San Francisco (CA) – The second day of IDF kicked off with an extensive presentation of the company’s upcoming mobile products and Intel’s Mobile Internet Devices – short “MID” – platform took the center stage. The big news: Intel apparently is planning without Microsoft and uses Apple’s iPhone design as a template for second-gen MIDs that will also offer traditional cellphone features.
Some may have seen Intel’s rather surprising MID direction coming – in fact, in an article we published in May of this year, we already noted that the initial MID platform code-named “Menlow” will bring a big departure from previous product strategies for Intel. The MID itself appears to develop more and more into a product the UMPC was promised to be – a connected mobile Internet companion device for voice and data communications that fits in your pocket just like a cellphone.
Compared to the UMPC, the MID has a completely different product strategy: MIDs are likely to cost about half of what UMPCs (which are likely to replace some tablet PCs down the road) and instead of trying to run Windows Vista on a smallish screen with an overwhelmed mobile processor, Intel is designing a much more streamlined system. While there was no definite word on what software will be used in MIDs, every single MID on stage ran Ubuntu Linux (as did the first MID shown at IDF Spring) – and not Windows Vista or Windows CE. Intel representatives maintain that they “keep working with other partners”; however, Ubuntu Linux is presented as the standard OS for MIDs at this time.
Mark Shuttleworth from Canonical, the company behind Ubuntu, was on stage and highlighted that Linux on MIDs will provide developers the ability to customize software features integrated in these mobile devices.
The hardware of MIDs will be based on Intel’s Silverthorne processor, which is promised to be about as fast as a 90 nm Pentium M processor with Dothan core while consuming substantially less power. In a demonstration on stage, idle power consumption hovered slightly above zero and when maxed out with an anti-virus check, the CPU was shown to be consuming 0.55 watts.

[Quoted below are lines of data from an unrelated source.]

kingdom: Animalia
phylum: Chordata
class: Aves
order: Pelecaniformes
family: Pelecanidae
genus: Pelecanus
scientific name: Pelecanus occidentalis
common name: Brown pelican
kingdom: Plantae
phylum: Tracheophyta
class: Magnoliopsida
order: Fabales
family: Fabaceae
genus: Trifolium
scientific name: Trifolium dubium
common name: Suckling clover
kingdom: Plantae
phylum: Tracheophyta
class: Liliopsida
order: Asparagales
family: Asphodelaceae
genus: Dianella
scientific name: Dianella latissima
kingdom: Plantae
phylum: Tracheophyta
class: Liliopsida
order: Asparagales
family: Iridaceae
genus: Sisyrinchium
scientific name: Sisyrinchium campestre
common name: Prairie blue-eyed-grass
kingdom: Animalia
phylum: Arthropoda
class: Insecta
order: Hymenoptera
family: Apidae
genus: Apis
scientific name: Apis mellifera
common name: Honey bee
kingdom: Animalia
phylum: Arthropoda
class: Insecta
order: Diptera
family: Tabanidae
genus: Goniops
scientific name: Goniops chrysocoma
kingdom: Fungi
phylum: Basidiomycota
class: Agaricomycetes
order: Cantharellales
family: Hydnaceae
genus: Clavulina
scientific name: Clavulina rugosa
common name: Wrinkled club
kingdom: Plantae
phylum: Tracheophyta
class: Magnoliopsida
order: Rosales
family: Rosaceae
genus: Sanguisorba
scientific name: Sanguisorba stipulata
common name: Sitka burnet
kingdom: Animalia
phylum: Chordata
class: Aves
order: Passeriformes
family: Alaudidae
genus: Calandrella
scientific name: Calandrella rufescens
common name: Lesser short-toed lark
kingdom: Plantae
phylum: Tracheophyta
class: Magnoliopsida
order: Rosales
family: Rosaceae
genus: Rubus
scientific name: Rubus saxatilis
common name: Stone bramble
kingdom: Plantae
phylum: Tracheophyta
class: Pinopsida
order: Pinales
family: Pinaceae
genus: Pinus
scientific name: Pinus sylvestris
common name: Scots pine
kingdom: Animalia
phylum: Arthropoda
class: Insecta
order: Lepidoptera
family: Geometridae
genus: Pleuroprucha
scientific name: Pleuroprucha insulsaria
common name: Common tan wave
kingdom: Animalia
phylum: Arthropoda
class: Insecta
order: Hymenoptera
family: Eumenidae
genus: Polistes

Silverthorne, part of the Menlow platform and due for release in the first half of 2008, will also be Intel’s first processor that focuses on stronger economical advantages, which could allow Intel to offer the chip for much lower prices: A 300 mm wafer holds 2000 Silverthorne CPUs and Intel chief executive Paul Otellini previously mentioned that a Silverthorne processor is about as cheap to produce as a 286 chip.
Intel also provided a first glimpse of the successor of Menlow and a SoC-design code-named “Moorestown”. Scheduled for a H2 2008 release, Intel showed a prototype MID that resembled the look of Apple’s iPhone. About twice as wide and similarly thin as the original, the Moorestown MID clearly used the iPhone as design template. The model shown on stage integrated a touchscreen keyboard located on both sides of the screen. When the keyboard is deactivated, the full-width of the screen can be used for photo viewing, video playback or web browsing.
Intel declined to provide further details on Moorestown and told reporters that it will have more to say about the platform at the Spring IDF next year.